§ Supplied records:
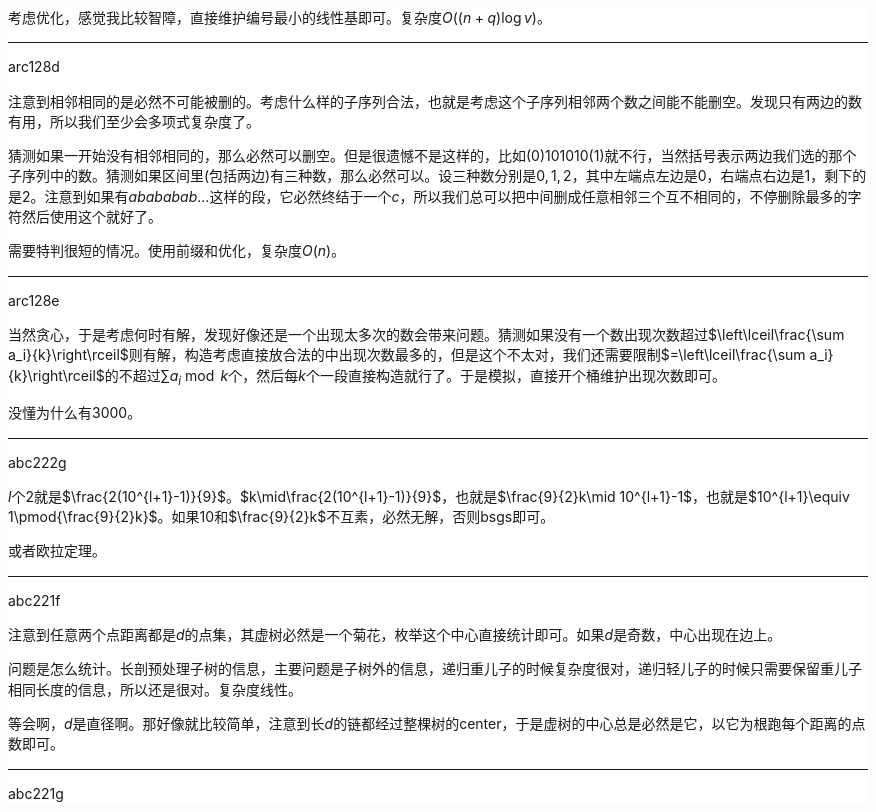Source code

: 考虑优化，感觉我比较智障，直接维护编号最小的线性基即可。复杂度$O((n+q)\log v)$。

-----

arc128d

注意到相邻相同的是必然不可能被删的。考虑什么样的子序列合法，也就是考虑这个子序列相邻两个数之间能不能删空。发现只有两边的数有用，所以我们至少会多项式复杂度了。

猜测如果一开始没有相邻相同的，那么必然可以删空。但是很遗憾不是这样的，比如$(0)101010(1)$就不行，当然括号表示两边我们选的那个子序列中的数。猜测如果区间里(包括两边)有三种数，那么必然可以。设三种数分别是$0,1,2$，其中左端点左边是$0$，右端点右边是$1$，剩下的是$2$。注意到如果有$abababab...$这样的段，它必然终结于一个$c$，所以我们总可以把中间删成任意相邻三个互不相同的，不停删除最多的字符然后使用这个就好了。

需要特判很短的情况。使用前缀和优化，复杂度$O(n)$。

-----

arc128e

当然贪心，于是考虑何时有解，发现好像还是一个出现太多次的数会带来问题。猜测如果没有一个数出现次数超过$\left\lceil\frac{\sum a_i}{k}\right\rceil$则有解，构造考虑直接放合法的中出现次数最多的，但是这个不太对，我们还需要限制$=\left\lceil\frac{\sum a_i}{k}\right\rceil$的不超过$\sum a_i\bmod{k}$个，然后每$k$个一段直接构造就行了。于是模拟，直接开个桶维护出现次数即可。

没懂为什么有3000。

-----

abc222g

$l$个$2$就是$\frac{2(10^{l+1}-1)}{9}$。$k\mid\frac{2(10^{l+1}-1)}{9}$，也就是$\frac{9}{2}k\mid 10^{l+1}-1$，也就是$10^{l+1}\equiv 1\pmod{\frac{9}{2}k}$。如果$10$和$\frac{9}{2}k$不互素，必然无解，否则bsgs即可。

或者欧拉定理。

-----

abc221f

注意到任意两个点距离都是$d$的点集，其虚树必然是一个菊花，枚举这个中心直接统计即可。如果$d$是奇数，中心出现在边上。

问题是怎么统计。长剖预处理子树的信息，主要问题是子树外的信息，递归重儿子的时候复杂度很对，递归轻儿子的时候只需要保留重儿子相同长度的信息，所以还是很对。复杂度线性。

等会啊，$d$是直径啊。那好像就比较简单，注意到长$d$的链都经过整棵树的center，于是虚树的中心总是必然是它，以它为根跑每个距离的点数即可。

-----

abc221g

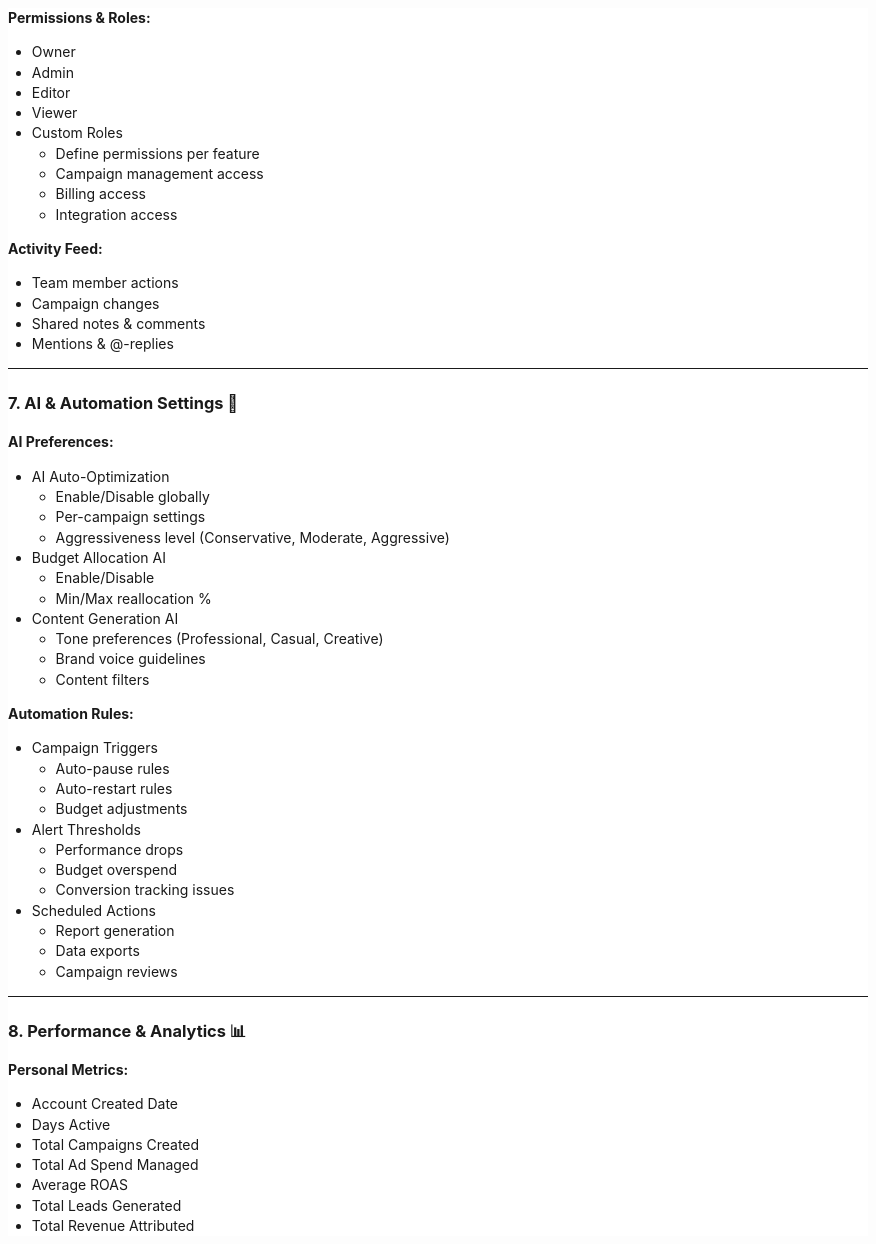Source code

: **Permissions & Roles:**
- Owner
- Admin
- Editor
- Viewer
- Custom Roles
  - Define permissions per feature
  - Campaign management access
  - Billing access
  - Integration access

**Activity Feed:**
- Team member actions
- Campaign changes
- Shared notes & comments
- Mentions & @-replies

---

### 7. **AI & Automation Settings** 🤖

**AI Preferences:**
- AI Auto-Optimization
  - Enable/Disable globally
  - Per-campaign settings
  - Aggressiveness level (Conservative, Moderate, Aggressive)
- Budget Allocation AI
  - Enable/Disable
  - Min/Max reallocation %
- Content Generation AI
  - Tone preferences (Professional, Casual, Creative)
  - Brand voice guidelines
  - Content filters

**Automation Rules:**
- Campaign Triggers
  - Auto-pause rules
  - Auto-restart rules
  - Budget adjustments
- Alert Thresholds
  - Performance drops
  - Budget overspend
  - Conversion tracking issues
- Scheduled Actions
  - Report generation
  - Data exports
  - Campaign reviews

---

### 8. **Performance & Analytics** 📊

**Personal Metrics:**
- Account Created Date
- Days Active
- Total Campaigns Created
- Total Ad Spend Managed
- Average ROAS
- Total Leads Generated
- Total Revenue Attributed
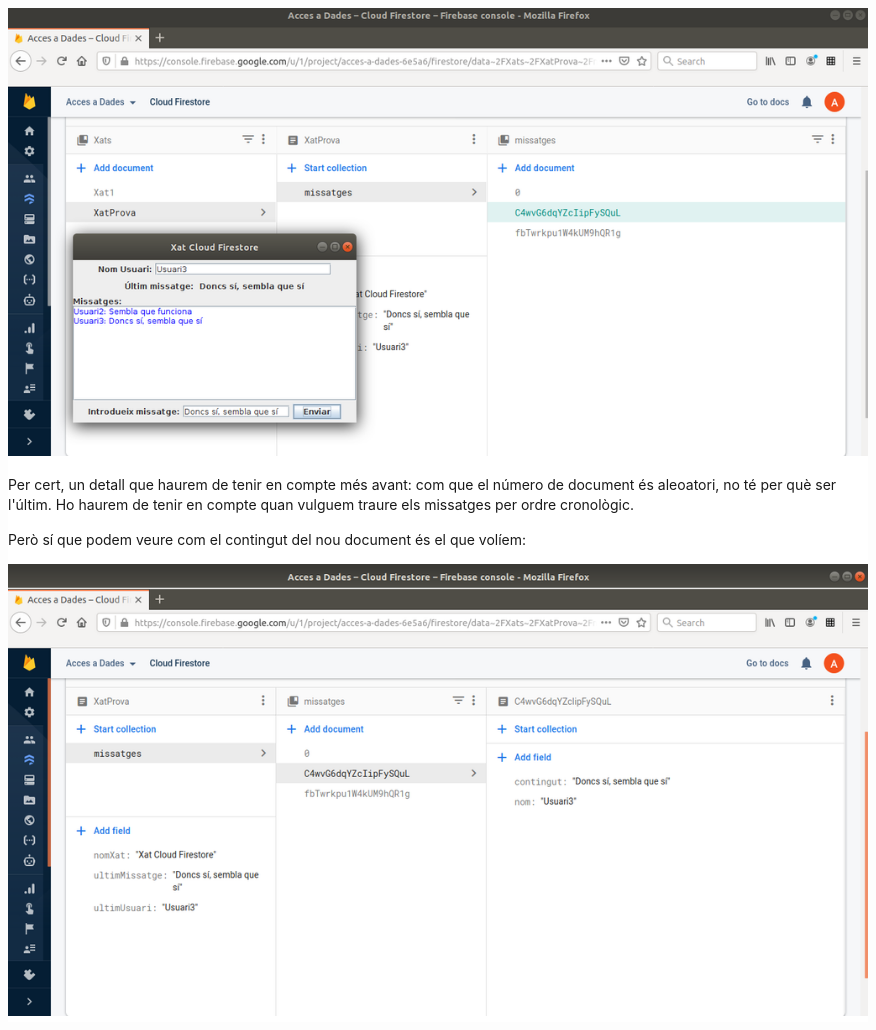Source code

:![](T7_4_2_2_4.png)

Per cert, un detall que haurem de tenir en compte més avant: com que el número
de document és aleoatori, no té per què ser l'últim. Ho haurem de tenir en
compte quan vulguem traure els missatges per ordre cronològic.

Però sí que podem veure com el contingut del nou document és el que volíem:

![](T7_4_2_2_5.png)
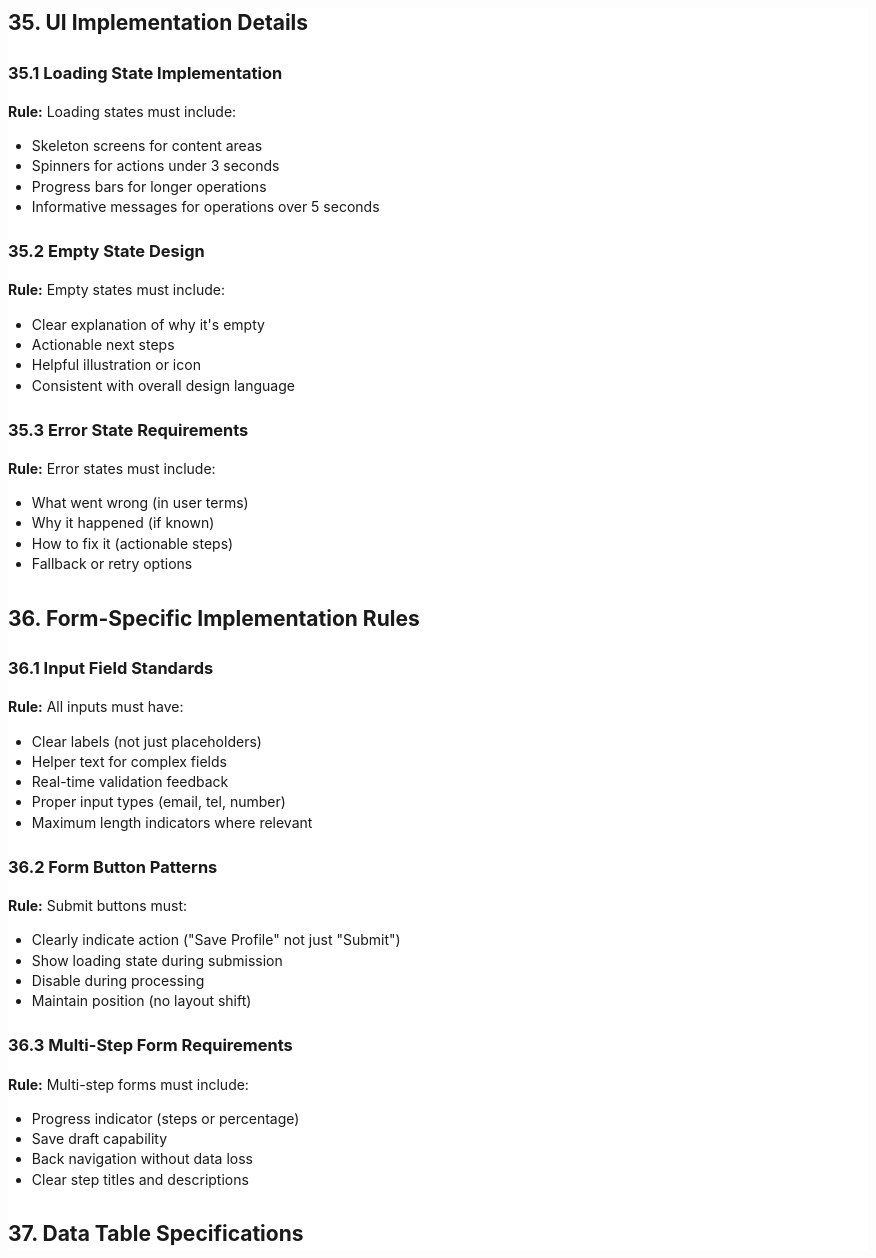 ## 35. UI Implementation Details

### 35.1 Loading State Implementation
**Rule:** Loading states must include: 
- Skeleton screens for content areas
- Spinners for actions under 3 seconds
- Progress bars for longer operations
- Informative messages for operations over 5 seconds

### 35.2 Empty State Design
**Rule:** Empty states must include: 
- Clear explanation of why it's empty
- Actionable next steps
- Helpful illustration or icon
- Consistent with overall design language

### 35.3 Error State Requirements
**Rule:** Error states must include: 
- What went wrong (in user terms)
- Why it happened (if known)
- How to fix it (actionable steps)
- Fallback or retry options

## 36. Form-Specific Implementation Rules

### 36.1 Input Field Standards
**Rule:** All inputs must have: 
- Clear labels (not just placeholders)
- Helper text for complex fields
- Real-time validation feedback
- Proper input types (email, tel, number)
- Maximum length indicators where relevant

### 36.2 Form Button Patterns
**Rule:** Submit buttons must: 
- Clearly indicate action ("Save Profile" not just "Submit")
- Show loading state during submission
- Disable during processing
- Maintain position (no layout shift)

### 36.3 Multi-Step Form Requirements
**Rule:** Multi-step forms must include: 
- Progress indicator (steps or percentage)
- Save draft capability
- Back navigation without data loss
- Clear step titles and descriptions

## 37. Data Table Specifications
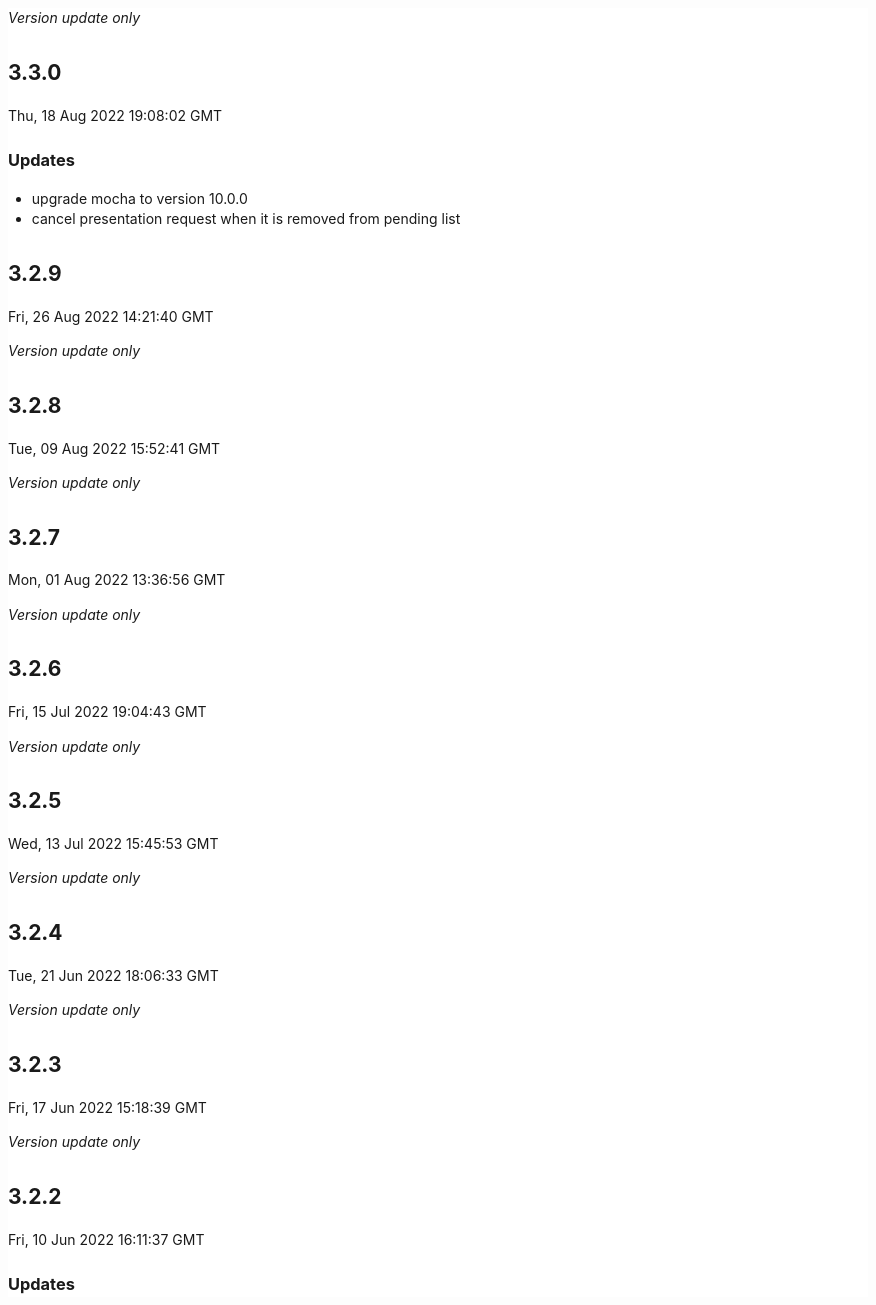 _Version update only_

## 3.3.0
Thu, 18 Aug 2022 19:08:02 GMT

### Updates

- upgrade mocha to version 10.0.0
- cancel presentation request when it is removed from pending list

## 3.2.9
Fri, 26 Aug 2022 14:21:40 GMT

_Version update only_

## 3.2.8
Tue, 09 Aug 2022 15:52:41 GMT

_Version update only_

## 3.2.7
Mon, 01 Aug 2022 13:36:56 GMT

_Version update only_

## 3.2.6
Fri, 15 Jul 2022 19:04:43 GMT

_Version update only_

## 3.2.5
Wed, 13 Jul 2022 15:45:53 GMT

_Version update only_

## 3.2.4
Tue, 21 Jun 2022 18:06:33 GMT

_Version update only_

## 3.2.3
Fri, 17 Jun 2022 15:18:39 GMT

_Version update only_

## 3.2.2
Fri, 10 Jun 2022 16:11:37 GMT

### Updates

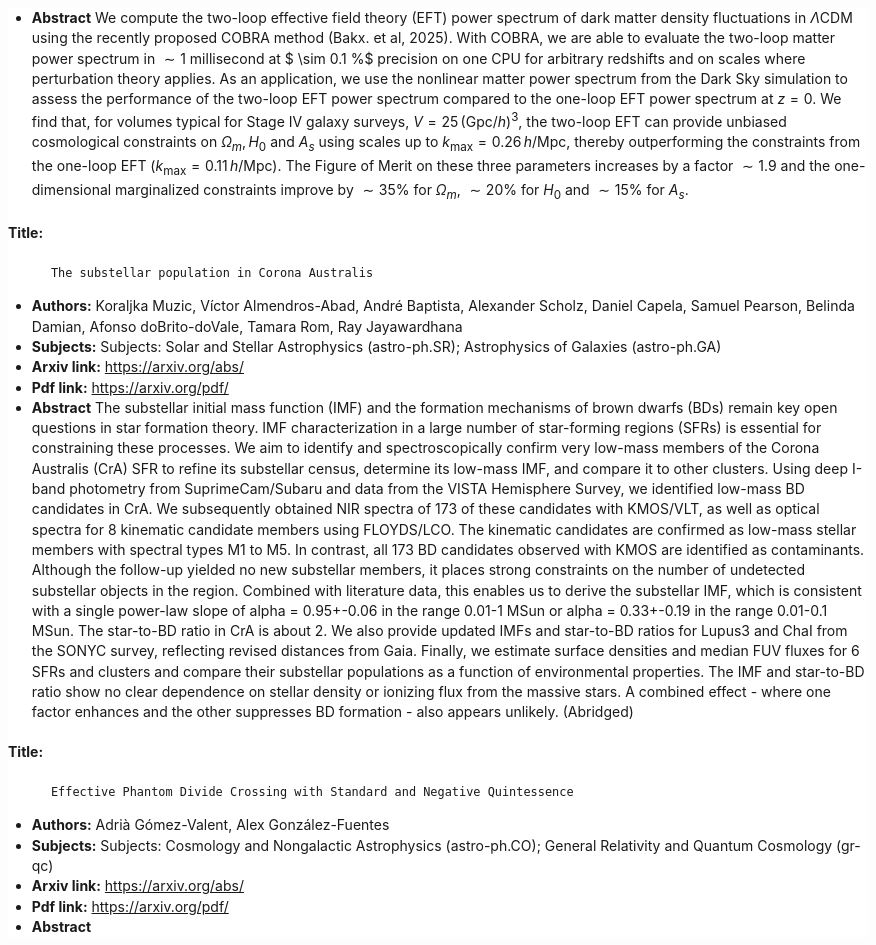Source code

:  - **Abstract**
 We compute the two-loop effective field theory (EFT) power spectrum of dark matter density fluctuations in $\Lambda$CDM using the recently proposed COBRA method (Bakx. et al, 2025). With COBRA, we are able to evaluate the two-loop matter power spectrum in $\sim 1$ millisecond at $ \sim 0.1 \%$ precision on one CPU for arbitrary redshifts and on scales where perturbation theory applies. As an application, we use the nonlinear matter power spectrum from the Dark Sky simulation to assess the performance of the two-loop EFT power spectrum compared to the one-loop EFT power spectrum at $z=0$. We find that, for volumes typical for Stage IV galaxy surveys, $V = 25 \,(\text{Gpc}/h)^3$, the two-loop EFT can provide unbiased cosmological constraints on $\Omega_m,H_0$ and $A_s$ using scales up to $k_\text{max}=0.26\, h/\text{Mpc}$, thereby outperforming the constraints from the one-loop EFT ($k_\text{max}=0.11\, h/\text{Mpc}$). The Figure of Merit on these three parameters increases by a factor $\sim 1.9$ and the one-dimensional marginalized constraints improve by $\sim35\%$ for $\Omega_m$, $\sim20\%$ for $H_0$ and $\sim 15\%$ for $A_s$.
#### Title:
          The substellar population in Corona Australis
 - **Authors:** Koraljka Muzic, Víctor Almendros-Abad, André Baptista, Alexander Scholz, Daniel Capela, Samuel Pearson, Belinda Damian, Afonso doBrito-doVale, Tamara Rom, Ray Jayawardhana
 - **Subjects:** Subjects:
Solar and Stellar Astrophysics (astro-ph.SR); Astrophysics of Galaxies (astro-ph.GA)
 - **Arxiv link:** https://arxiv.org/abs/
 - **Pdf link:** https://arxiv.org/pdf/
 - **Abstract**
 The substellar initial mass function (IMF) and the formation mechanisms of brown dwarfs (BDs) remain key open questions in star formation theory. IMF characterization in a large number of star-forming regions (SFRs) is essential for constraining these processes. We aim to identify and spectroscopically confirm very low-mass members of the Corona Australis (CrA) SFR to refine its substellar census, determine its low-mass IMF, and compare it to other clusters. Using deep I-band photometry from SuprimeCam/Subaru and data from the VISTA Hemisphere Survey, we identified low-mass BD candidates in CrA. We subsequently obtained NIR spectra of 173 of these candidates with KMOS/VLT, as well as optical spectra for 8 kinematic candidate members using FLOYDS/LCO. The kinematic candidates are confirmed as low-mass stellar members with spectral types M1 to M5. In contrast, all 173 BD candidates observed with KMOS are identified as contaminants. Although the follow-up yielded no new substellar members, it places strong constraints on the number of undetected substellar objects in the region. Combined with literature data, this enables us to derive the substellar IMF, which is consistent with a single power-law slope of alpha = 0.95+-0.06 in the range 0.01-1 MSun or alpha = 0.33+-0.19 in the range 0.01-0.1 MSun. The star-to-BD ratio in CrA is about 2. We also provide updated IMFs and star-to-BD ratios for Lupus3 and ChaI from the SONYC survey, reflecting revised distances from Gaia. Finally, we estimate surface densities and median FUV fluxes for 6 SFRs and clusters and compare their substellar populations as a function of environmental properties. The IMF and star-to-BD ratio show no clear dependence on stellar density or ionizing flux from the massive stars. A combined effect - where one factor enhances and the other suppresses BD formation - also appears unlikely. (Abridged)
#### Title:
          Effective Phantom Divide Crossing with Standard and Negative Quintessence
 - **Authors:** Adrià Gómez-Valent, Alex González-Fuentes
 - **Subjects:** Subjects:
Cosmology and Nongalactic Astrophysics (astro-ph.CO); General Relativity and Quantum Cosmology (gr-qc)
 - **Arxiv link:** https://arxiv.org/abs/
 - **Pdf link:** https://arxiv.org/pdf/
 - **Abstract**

§ What you are asked to do: Put each line from the start of the data through the line containing "注意到相邻相同的是必然不可能" into a JSON list of strings, one string per line. Skip the blank lines and leave the pictures out.

§ Solution below:
[
  "Source code",
  ": 考虑优化，感觉我比较智障，直接维护编号最小的线性基即可。复杂度$O((n+q)\\log v)$。",
  "-----",
  "arc128d",
  "注意到相邻相同的是必然不可能被删的。考虑什么样的子序列合法，也就是考虑这个子序列相邻两个数之间能不能删空。发现只有两边的数有用，所以我们至少会多项式复杂度了。"
]